= Laurie N. Gottlieb =

Canadian nursing academic

Laurie N. Gottlieb is a Professor, School of Nursing, McGill University, Montreal, Quebec, Canada, where she holds the Flora Madeline Shaw Chair of Nursing. She is Editor-in-Chief of CJNR (Canadian Journal of Nursing Research) and was recently named Nurse-Scholar-in-Residence at the Jewish General Hospital, a McGill University teaching hospital.
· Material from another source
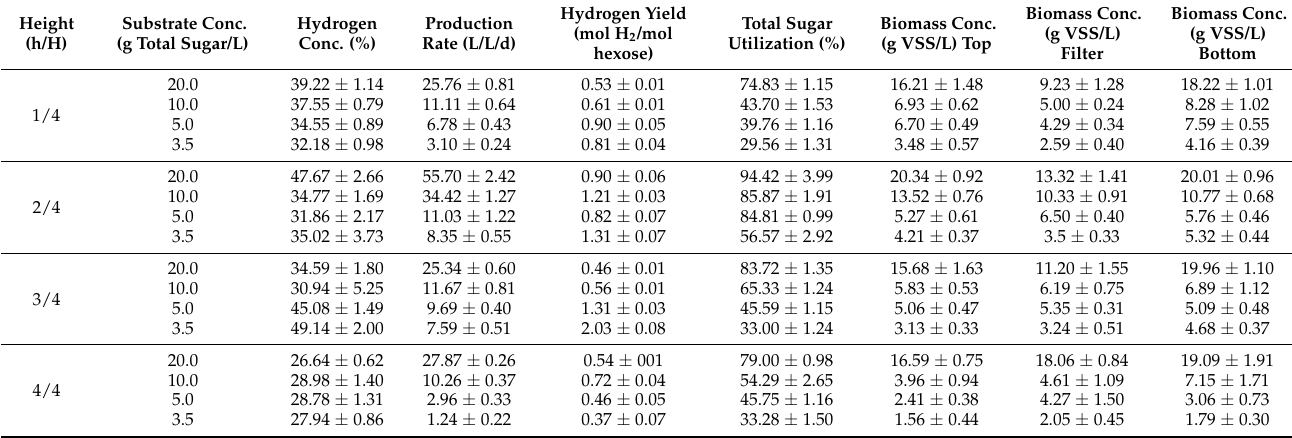
Table 3. Hydrogen production performance and biomass concentrations in the bioreactor at different packed-filter positions and feeding substrate concentrations with HRT 1 h. Height Substrate Conc. (h/H) (g Total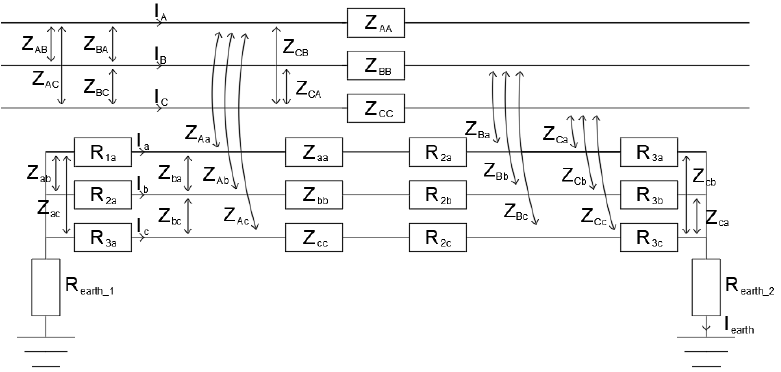
Figure 1 . Factors affecting screen current flow under load conditions, where: Z—impedance, R— resistance, A, B, C—cable cores, a, b, c—cable screens, 1—cable beginning, 2—cable joint, 3—cable end.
Gottlieb has further developed, researched, lectured, and published extensively on the McGill Model of Nursing. With her husband, Bruce Gottlieb, PhD, a geneticist, they developed the Developmental/Health Framework, an important elaboration of the McGill Model of Nursing. Her books include: Strengths-Based Nursing Care: Health and Healing for Person and Family (in collaboration with Bruce Gottlieb, 2012; Springer Publishing Company), A Perspective on Health, Family, Learning and Collaborative Partnership (co-edited book on the early writings of the McGill Model of Nursing, Gottlieb & Ezer, 1997;McGill University), A Collaborative Partnership Approach to Care (Gottlieb & Feeley with Dalton, 2006; Mosby/Elsevier, with French and Japanese translations), and Dreams Have No Expiry Date: A Practical Way for Women to Take Charge of their Futures (Gottlieb & Rosenswig, 2005; Random House, with Spanish, Dutch, Korean and Portuguese translations). She has also developed the values and principles underlying Strengths-Based Leadership (see below the link) and Strengths-Based Teaching and Learning.

==Awards and honours==
She is the recipient of prestigious awards including the Centennial Award, the first and one-time only award from the Canadian Nurses Association recognizing the 100 most influential nurses in Canada; and, in 2009, the L'Insigne Du Merit, the highest recognition accorded to a nurse from the Order of Nurses of the Province of Quebec, and the Prix du Conseil Interprofessionnel du Québec (CIQ).